⚠ Disclaimer: This report is generated using AI tools and is for informational purposes only. It does not constitute investment advice. Please consult a registered financial advisor before making any investment decisions.
VGUARD - Fundamental Analysis: Financial Health & Valuation
Back to ListFundamental Rating: 3.5
| Stock Code | VGUARD | Market Cap | 14,544 Cr. | Current Price | 333 ₹ | High / Low | 413 ₹ |
| Stock P/E | 56.9 | Book Value | 47.5 ₹ | Dividend Yield | 0.45 % | ROCE | 17.2 % |
| ROE | 13.6 % | Face Value | 1.00 ₹ | DMA 50 | 324 ₹ | DMA 200 | 347 ₹ |
| Chg in FII Hold | -0.33 % | Chg in DII Hold | 0.46 % | PAT Qtr | 55.7 Cr. | PAT Prev Qtr | 66.0 Cr. |
| RSI | 59.4 | MACD | -0.62 | Volume | 1,84,421 | Avg Vol 1Wk | 1,94,302 |
| Low price | 290 ₹ | High price | 413 ₹ | PEG Ratio | 14.2 | Debt to equity | 0.03 |
| 52w Index | 34.8 % | Qtr Profit Var | 15.9 % | EPS | 5.55 ₹ | Industry PE | 43.3 |
📊 Financial Overview
- Revenue & Profitability: Quarterly PAT declined from 66 Cr. to 55.7 Cr., showing short-term earnings pressure. EPS at 5.55 ₹ remains modest.

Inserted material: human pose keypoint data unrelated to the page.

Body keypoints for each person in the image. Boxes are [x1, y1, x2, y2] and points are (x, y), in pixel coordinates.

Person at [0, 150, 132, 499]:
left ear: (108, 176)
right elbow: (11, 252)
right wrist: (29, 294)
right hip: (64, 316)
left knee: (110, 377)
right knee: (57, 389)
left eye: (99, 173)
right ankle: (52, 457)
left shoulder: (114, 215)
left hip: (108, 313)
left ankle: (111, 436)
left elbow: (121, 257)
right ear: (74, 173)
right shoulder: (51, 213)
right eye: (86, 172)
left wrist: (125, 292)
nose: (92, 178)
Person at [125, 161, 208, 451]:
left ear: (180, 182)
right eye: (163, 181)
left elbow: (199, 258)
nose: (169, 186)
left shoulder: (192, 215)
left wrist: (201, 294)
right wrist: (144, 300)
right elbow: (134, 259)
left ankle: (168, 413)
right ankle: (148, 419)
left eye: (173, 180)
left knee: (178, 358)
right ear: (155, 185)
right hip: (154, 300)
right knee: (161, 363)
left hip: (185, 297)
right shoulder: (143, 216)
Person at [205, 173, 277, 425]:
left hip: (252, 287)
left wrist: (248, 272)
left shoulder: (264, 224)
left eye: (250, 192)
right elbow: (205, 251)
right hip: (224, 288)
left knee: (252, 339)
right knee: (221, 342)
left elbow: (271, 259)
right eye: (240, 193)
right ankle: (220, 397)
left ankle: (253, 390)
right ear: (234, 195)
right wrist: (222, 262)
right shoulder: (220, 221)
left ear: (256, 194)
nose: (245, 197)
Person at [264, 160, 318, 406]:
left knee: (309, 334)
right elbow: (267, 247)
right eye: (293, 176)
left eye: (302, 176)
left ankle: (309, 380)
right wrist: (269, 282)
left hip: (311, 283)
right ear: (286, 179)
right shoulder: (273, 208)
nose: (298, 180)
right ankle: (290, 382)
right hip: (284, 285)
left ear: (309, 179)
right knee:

- Margins & Returns: ROCE at 17.2% and ROE at 13.6% indicate moderate efficiency compared to peers.
- Debt: Debt-to-equity ratio of 0.03 reflects negligible leverage, ensuring financial stability.
- Cash Flow: Supported by low debt and consistent operations, though profitability trend is weakening.
💹 Valuation
- P/E Ratio: 56.9 vs Industry PE of 43.3 → Overvalued relative to sector.
- P/B Ratio: Current Price 333 ₹ vs Book Value 47.5 ₹ → High premium.
- PEG Ratio: 14.2 → Extremely expensive relative to growth.
- Intrinsic Value: Current price trades above fair value, limited margin of safety.
🏢 Business Model & Competitive Advantage
- Strong brand presence in electrical appliances and consumer goods.
- Diversified product portfolio provides resilience against market cycles.
- Low debt ensures flexibility, but efficiency metrics are only moderate.
📈 Technicals & Entry Zone
- RSI at 59.4 → Slightly leaning toward overbought territory.
- MACD negative (-0.62) → Weak momentum, short-term caution advised.
- Entry Zone: Attractive accumulation between 300–315 ₹.
- Long-Term Holding: Suitable for cautious investors, but valuation risks are high.
✅ Positive
- Low debt-to-equity ratio ensures financial stability.
- Strong brand presence and diversified product portfolio.
- DII holdings increased by 0.46%, showing domestic institutional support.
⚠️ Limitation
- High P/E and PEG ratios suggest significant overvaluation.
- ROCE and ROE are moderate compared to industry leaders.
- Quarterly profit decline indicates short-term weakness.
📉 Company Negative News
- Quarterly PAT dropped from 66 Cr. to 55.7 Cr., reflecting earnings pressure.
- FII holdings decreased by 0.33%, showing reduced foreign investor confidence.
📈 Company Positive News
- DII holdings increased by 0.46%, reflecting domestic institutional support.
- 52-week performance up 34.8%, showing strong investor returns despite recent weakness.
🏭 Industry
- Industry PE at 43.3 suggests sector trades at lower multiples.
- VGUARD commands premium valuation due to brand strength, but efficiency metrics lag peers.
🔎 Conclusion
VGUARD shows resilience with low debt and a strong brand, but current valuations are stretched with a very high PEG ratio. Profitability has weakened in recent quarters, and efficiency metrics are moderate. Entry is favorable near 300–315 ₹ for long-term investors seeking stability, but caution is advised due to overvaluation and short-term momentum weakness.